## TASK DETAILS
For this exercise, copy the data exactly and omit any images.

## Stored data

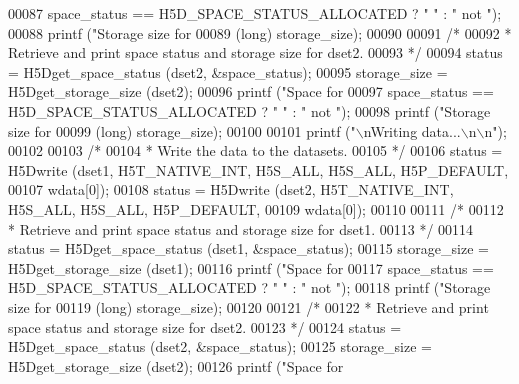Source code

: \begin{DoxyCode}
{{{00087                 space\_status == H5D\_SPACE\_STATUS\_ALLOCATED ? \textcolor{stringliteral}{" "} : \textcolor{stringliteral}{" not "});
00088     printf (\textcolor{stringliteral}{"Storage size for %
00089                 (\textcolor{keywordtype}{long}) storage\_size);
00090 
00091     \textcolor{comment}{/*}
00092 \textcolor{comment}{     * Retrieve and print space status and storage size for dset2.}
00093 \textcolor{comment}{     */}
00094     status = H5Dget\_space\_status (dset2, &space\_status);
00095     storage\_size = H5Dget\_storage\_size (dset2);
00096     printf (\textcolor{stringliteral}{"Space for %
00097                 space\_status == H5D\_SPACE\_STATUS\_ALLOCATED ? \textcolor{stringliteral}{" "} : \textcolor{stringliteral}{" not "});
00098     printf (\textcolor{stringliteral}{"Storage size for %
00099                 (\textcolor{keywordtype}{long}) storage\_size);
00100 
00101     printf (\textcolor{stringliteral}{"\(\backslash\)nWriting data...\(\backslash\)n\(\backslash\)n"});
00102 
00103     \textcolor{comment}{/*}
00104 \textcolor{comment}{     * Write the data to the datasets.}
00105 \textcolor{comment}{     */}
00106     status = H5Dwrite (dset1, H5T\_NATIVE\_INT, H5S\_ALL, H5S\_ALL, H5P\_DEFAULT,
00107                 wdata[0]);
00108     status = H5Dwrite (dset2, H5T\_NATIVE\_INT, H5S\_ALL, H5S\_ALL, H5P\_DEFAULT,
00109                 wdata[0]);
00110 
00111     \textcolor{comment}{/*}
00112 \textcolor{comment}{     * Retrieve and print space status and storage size for dset1.}
00113 \textcolor{comment}{     */}
00114     status = H5Dget\_space\_status (dset1, &space\_status);
00115     storage\_size = H5Dget\_storage\_size (dset1);
00116     printf (\textcolor{stringliteral}{"Space for %
00117                 space\_status == H5D\_SPACE\_STATUS\_ALLOCATED ? \textcolor{stringliteral}{" "} : \textcolor{stringliteral}{" not "});
00118     printf (\textcolor{stringliteral}{"Storage size for %
00119                 (\textcolor{keywordtype}{long}) storage\_size);
00120 
00121     \textcolor{comment}{/*}
00122 \textcolor{comment}{     * Retrieve and print space status and storage size for dset2.}
00123 \textcolor{comment}{     */}
00124     status = H5Dget\_space\_status (dset2, &space\_status);
00125     storage\_size = H5Dget\_storage\_size (dset2);
00126     printf (\textcolor{stringliteral}{"Space for %
}}}}}}}}}
\end{DoxyCode}
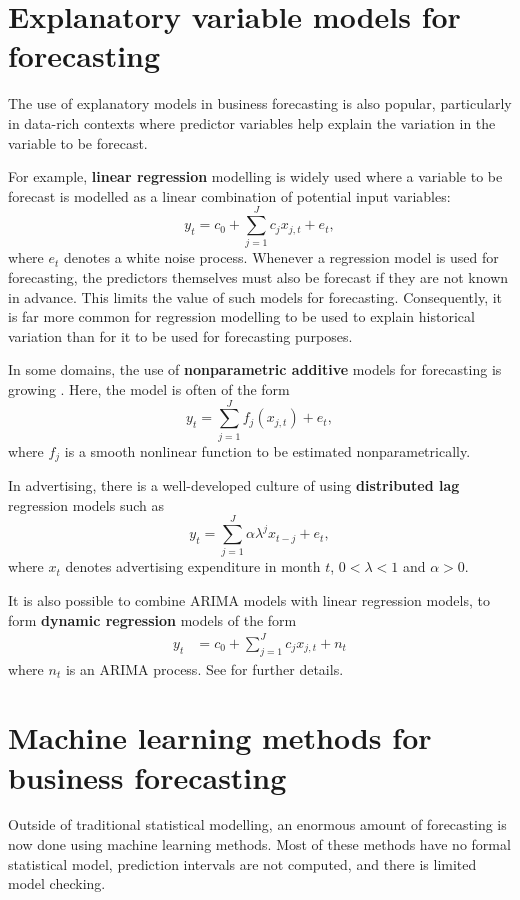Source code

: \documentclass[a4paper,10pt]{article}
\begin{document}
\section{Explanatory variable models for forecasting}

The use of explanatory models in business forecasting is also popular, particularly in data-rich contexts where predictor variables help explain the variation in the variable to be forecast.

For example, \textbf{linear regression} modelling is widely used \citep[e.g.,][]{Pardoe06} where a variable to be forecast is modelled as a linear combination of potential input variables:
\[
	y_t = c_0 + \sum_{j=1}^J c_j x_{j,t} + e_t,
\]
where $e_t$ denotes a white noise process. Whenever a regression model is used for forecasting, the predictors themselves must also be forecast if they are not known in advance. This limits the value of such models for forecasting. Consequently, it is far more common for regression modelling to be used to explain historical variation than for it to be used for forecasting purposes.

In some domains, the use of \textbf{nonparametric additive} models for forecasting is growing \citep[e.g.,][]{HF10}. Here, the model is often of the form
\[
	y_t = \sum_{j=1}^J f_j(x_{j,t}) + e_t,
\]
where $f_j$ is a smooth nonlinear function to be estimated nonparametrically.

In advertising, there is a well-developed culture of using \textbf{distributed lag} regression models \citep[e.g.,][]{HPS01} such as
\[
	y_t = \sum_{j=1}^J \alpha\lambda^j x_{t-j} + e_t,
\]
where $x_t$ denotes advertising expenditure in month $t$, $0<\lambda<1$ and $\alpha>0$.

It is also possible to combine ARIMA models with linear regression models, to form \textbf{dynamic regression} models of the form
\begin{align*}
	y_t &= c_0 + \sum_{j=1}^J c_j x_{j,t} + n_t
\end{align*}
where $n_t$ is an ARIMA process. See \citet{fpp3} for further details.

\section{Machine learning methods for business forecasting}

Outside of traditional statistical modelling, an enormous amount of forecasting is now done using machine learning methods. Most of these methods have no formal statistical model, prediction intervals are not computed, and there is limited model checking.
\end{document}
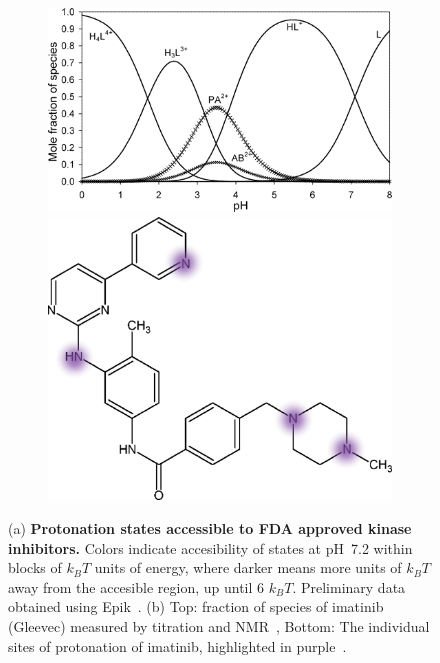 \documentclass[10pt,final]{article}
\newcommand{\pH}{p$\mathrm{H}$\ }
\begin{document}
\begin{figure}[H]
\begin{subfigure}{.48\textwidth}
  \centering
  \includegraphics[width=0.95\linewidth]{figures/imatinib_curve.png}
  \includegraphics[width=0.95\linewidth]{figures/imatinib_groups.png}
  \caption{}
  \label{figure:imatinib-pKa}
\end{subfigure}
\caption{(a) \textbf{Protonation states accessible to FDA approved kinase inhibitors.} Colors indicate accesibility of states at \pH 7.2 within blocks of $k_BT$ units of energy, where darker means more units of $k_BT$ away from the accesible region, up until 6 $k_BT$. Preliminary data obtained using Epik~\autocite{Shelley2007a,Greenwood2010a}. (b) Top: fraction of species of imatinib (Gleevec) measured by titration and NMR~\autocite{Szakacs2005a}, Bottom: The individual sites of protonation of imatinib, highlighted in purple~\autocite{Szakacs2005a}.}
\label{figure:kinase-pKa}
\end{figure}
\end{document}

## PROBLEM SOLUTION
Source code

: \begin{DoxyCode}
{{{00087                 space\_status == H5D\_SPACE\_STATUS\_ALLOCATED ? \textcolor{stringliteral}{" "} : \textcolor{stringliteral}{" not "});
00088     printf (\textcolor{stringliteral}{"Storage size for %
00089                 (\textcolor{keywordtype}{long}) storage\_size);
00090 
00091     \textcolor{comment}{/*}
00092 \textcolor{comment}{     * Retrieve and print space status and storage size for dset2.}
00093 \textcolor{comment}{     */}
00094     status = H5Dget\_space\_status (dset2, &space\_status);
00095     storage\_size = H5Dget\_storage\_size (dset2);
00096     printf (\textcolor{stringliteral}{"Space for %
00097                 space\_status == H5D\_SPACE\_STATUS\_ALLOCATED ? \textcolor{stringliteral}{" "} : \textcolor{stringliteral}{" not "});
00098     printf (\textcolor{stringliteral}{"Storage size for %
00099                 (\textcolor{keywordtype}{long}) storage\_size);
00100 
00101     printf (\textcolor{stringliteral}{"\(\backslash\)nWriting data...\(\backslash\)n\(\backslash\)n"});
00102 
00103     \textcolor{comment}{/*}
00104 \textcolor{comment}{     * Write the data to the datasets.}
00105 \textcolor{comment}{     */}
00106     status = H5Dwrite (dset1, H5T\_NATIVE\_INT, H5S\_ALL, H5S\_ALL, H5P\_DEFAULT,
00107                 wdata[0]);
00108     status = H5Dwrite (dset2, H5T\_NATIVE\_INT, H5S\_ALL, H5S\_ALL, H5P\_DEFAULT,
00109                 wdata[0]);
00110 
00111     \textcolor{comment}{/*}
00112 \textcolor{comment}{     * Retrieve and print space status and storage size for dset1.}
00113 \textcolor{comment}{     */}
00114     status = H5Dget\_space\_status (dset1, &space\_status);
00115     storage\_size = H5Dget\_storage\_size (dset1);
00116     printf (\textcolor{stringliteral}{"Space for %
00117                 space\_status == H5D\_SPACE\_STATUS\_ALLOCATED ? \textcolor{stringliteral}{" "} : \textcolor{stringliteral}{" not "});
00118     printf (\textcolor{stringliteral}{"Storage size for %
00119                 (\textcolor{keywordtype}{long}) storage\_size);
00120 
00121     \textcolor{comment}{/*}
00122 \textcolor{comment}{     * Retrieve and print space status and storage size for dset2.}
00123 \textcolor{comment}{     */}
00124     status = H5Dget\_space\_status (dset2, &space\_status);
00125     storage\_size = H5Dget\_storage\_size (dset2);
00126     printf (\textcolor{stringliteral}{"Space for %
}}}}}}}}}
\end{DoxyCode}
Source code

: \documentclass[a4paper,10pt]{article}
\begin{document}
\section{Explanatory variable models for forecasting}

The use of explanatory models in business forecasting is also popular, particularly in data-rich contexts where predictor variables help explain the variation in the variable to be forecast.

For example, \textbf{linear regression} modelling is widely used \citep[e.g.,][]{Pardoe06} where a variable to be forecast is modelled as a linear combination of potential input variables:
\[
	y_t = c_0 + \sum_{j=1}^J c_j x_{j,t} + e_t,
\]
where $e_t$ denotes a white noise process. Whenever a regression model is used for forecasting, the predictors themselves must also be forecast if they are not known in advance. This limits the value of such models for forecasting. Consequently, it is far more common for regression modelling to be used to explain historical variation than for it to be used for forecasting purposes.

In some domains, the use of \textbf{nonparametric additive} models for forecasting is growing \citep[e.g.,][]{HF10}. Here, the model is often of the form
\[
	y_t = \sum_{j=1}^J f_j(x_{j,t}) + e_t,
\]
where $f_j$ is a smooth nonlinear function to be estimated nonparametrically.

In advertising, there is a well-developed culture of using \textbf{distributed lag} regression models \citep[e.g.,][]{HPS01} such as
\[
	y_t = \sum_{j=1}^J \alpha\lambda^j x_{t-j} + e_t,
\]
where $x_t$ denotes advertising expenditure in month $t$, $0<\lambda<1$ and $\alpha>0$.

It is also possible to combine ARIMA models with linear regression models, to form \textbf{dynamic regression} models of the form
\begin{align*}
	y_t &= c_0 + \sum_{j=1}^J c_j x_{j,t} + n_t
\end{align*}
where $n_t$ is an ARIMA process. See \citet{fpp3} for further details.

\section{Machine learning methods for business forecasting}

Outside of traditional statistical modelling, an enormous amount of forecasting is now done using machine learning methods. Most of these methods have no formal statistical model, prediction intervals are not computed, and there is limited model checking.
\end{document}
 \documentclass[10pt,final]{article}
\newcommand{\pH}{p$\mathrm{H}$\ }
\begin{document}
\begin{figure}[H]
\begin{subfigure}{.48\textwidth}
  \centering
  \includegraphics[width=0.95\linewidth]{figures/imatinib_curve.png}
  \includegraphics[width=0.95\linewidth]{figures/imatinib_groups.png}
  \caption{}
  \label{figure:imatinib-pKa}
\end{subfigure}
\caption{(a) \textbf{Protonation states accessible to FDA approved kinase inhibitors.} Colors indicate accesibility of states at \pH 7.2 within blocks of $k_BT$ units of energy, where darker means more units of $k_BT$ away from the accesible region, up until 6 $k_BT$. Preliminary data obtained using Epik~\autocite{Shelley2007a,Greenwood2010a}. (b) Top: fraction of species of imatinib (Gleevec) measured by titration and NMR~\autocite{Szakacs2005a}, Bottom: The individual sites of protonation of imatinib, highlighted in purple~\autocite{Szakacs2005a}.}
\label{figure:kinase-pKa}
\end{figure}
\end{document}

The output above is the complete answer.